Indiana Trust Wealth Management
Investment Advisory Services

by Clayton T. Bill, CFA
Vice President, Director of Investment Advisory Services

  • The US equity market, represented by the S&P 500 index, fell 2.3% for the week ending August 4.
  • Fitch Ratings downgraded US debt this week. It was shrugged off by the bond market.

On Tuesday evening this week, Fitch Ratings, one of the three major credit ratings agencies, downgraded the US debt from AAA (its highest rating) to AA+, one notch lower.

The US stock market fell the next day, and some attempted to link the decision to downgrade the world’s safest financial asset to the market decline. The stock swoon on Wednesday could be the result of many catalysts, but it is unlikely due to the Fitch downgrade. While it makes nice headlines for Fitch, the downgrade means next to nothing for capital markets.

Fitch cited recent debt ceiling debates as a reason for the decision. The debt ceiling has been a political football for decades. Does it make sense that the world’s largest and most liquid capital market – the market for US Treasury bonds – has not taken this risk into account?

Nor does the downgrade have much to say about the long-term “sustainability” of the path of the US debt. If “sustainability” is narrowly defined in a financial sense – will the dollars be there? - there is no financial constraint on Uncle Sam. There is no reason for the US to default on its bonds or on any future financial obligation it faces in US dollars.

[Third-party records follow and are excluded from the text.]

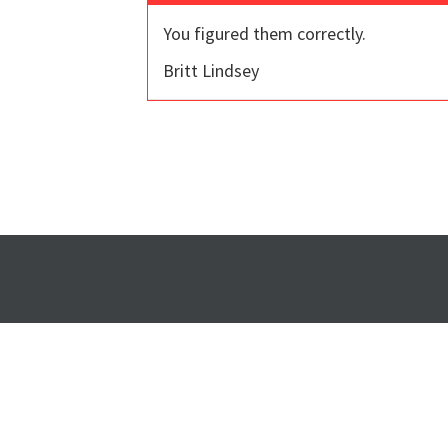
You figured them correctly.
Britt Lindsey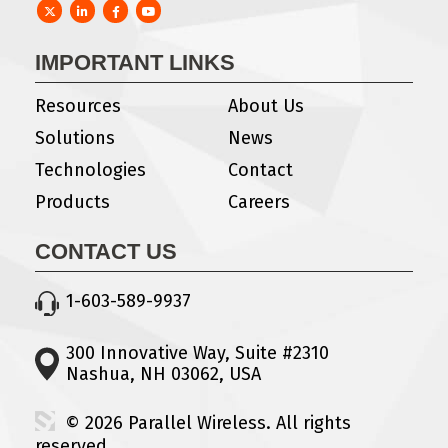
Twitter
LinkedIn
Facebook
YouTube
IMPORTANT LINKS
Resources
About Us
Solutions
News
Technologies
Contact
Products
Careers
CONTACT US
1-603-589-9937
300 Innovative Way, Suite #2310
Nashua, NH 03062, USA
© 2026 Parallel Wireless. All rights
reserved.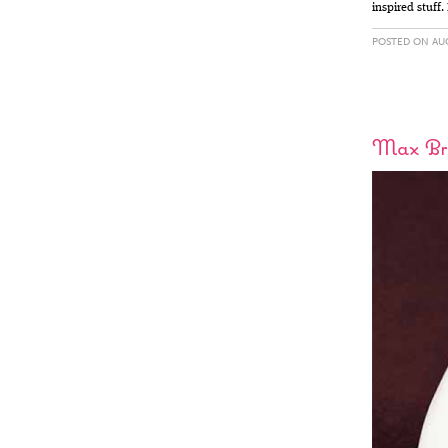
inspired stuff.
POSTED ON AUG
Max Br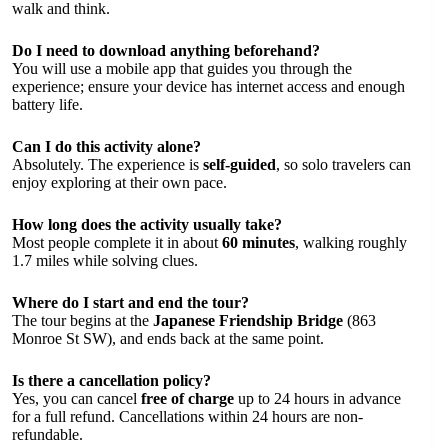
walk and think.
Do I need to download anything beforehand?
You will use a mobile app that guides you through the
experience; ensure your device has internet access and enough
battery life.
Can I do this activity alone?
Absolutely. The experience is
self-guided
, so solo travelers can
enjoy exploring at their own pace.
How long does the activity usually take?
Most people complete it in about
60 minutes
, walking roughly
1.7 miles while solving clues.
Where do I start and end the tour?
The tour begins at the
Japanese Friendship Bridge
(863
Monroe St SW), and ends back at the same point.
Is there a cancellation policy?
Yes, you can cancel
free of charge
up to 24 hours in advance
for a full refund. Cancellations within 24 hours are non-
refundable.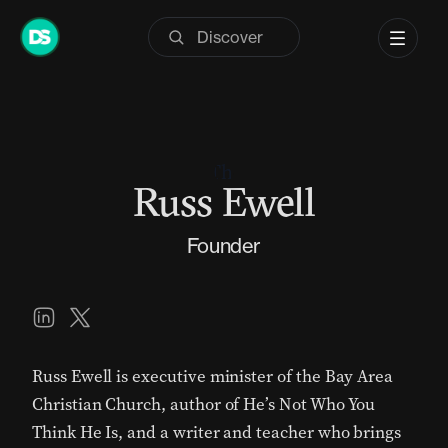
Skip
to
content
Russ Ewell
Founder
Russ Ewell is executive minister of the
Bay Area
Christian Church
, author of
He’s Not Who You
Think He Is
, and a writer and teacher who brings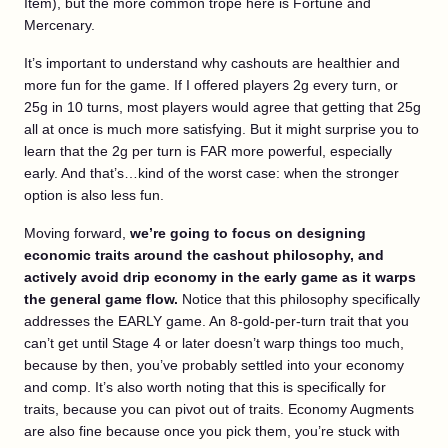
Item), but the more common trope here is Fortune and
Mercenary.
It’s important to understand why cashouts are healthier and
more fun for the game. If I offered players 2g every turn, or
25g in 10 turns, most players would agree that getting that 25g
all at once is much more satisfying. But it might surprise you to
learn that the 2g per turn is FAR more powerful, especially
early. And that’s…kind of the worst case: when the stronger
option is also less fun.
Moving forward,
we’re going to focus on designing
economic traits around the cashout philosophy, and
actively avoid drip economy in the early game as it warps
the general game flow.
Notice that this philosophy specifically
addresses the EARLY game. An 8-gold-per-turn trait that you
can’t get until Stage 4 or later doesn’t warp things too much,
because by then, you’ve probably settled into your economy
and comp. It’s also worth noting that this is specifically for
traits, because you can pivot out of traits. Economy Augments
are also fine because once you pick them, you’re stuck with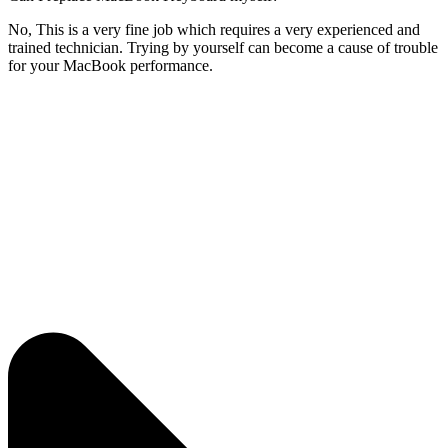
No, This is a very fine job which requires a very experienced and
trained technician. Trying by yourself can become a cause of trouble
for your MacBook performance.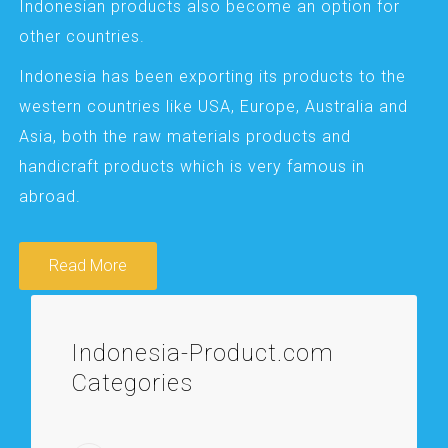
Indonesian products also become an option for
other countries.
Indonesia has been exporting its products to the
western countries like USA, Europe, Australia and
Asia, both the raw materials products and
handicraft products which is very famous in
abroad.
Read More
Indonesia-Product.com
Categories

Former Federal Reserve Chairman Alan Greenspan made this clear in Congressional testimony in 2005 when asked what the US government should do to make future Social Security benefits “more secure”.  He responded that future benefits are not insecure in the sense that the money will not be there. “There is nothing to prevent the US government from creating as much money as it wants and paying it to somebody,” Mr. Greenspan stated. (Presumably, that includes bondholders.)

Mr. Greenspan then cut to the heart of the issue: “The question is, how do you set up a system that ensures that the real assets are created which those Social Security benefits are employed to purchase. It is a question of the structure of the financial system which ensures that the real resources are created for retirement as distinct from the cash. The cash itself is nice to have, but it’s got to be in the context of the real resources created at the time those retirement benefits are created.”

In other words, US debt “sustainability” should be measured relative to the US economy’s future productive capacity. It entails projecting future labor productivity, technology shifts, demographic advantages, strength of private and public institutions, the country’s vast natural resources, future public policy choices, and any other “unknown unknown” criteria. Not easy to measure.

Even should one be able to come up with such a projection, what is the “sustainable” level of US debt in that context? Again, very difficult to figure, which is why most investors decided long ago that “credit ratings” do not apply to the US federal government.

Fitch and other ratings agencies serve an important function: the credit analysis of the debt of corporations and state and local municipalities. The US federal government is a different matter. Or, as Edward Al-Hussainy, a senior analyst at Columbia Threadneedle noted, “the US credit rating is singular — there is no general methodology for rating the world’s pre-eminent safe haven asset.”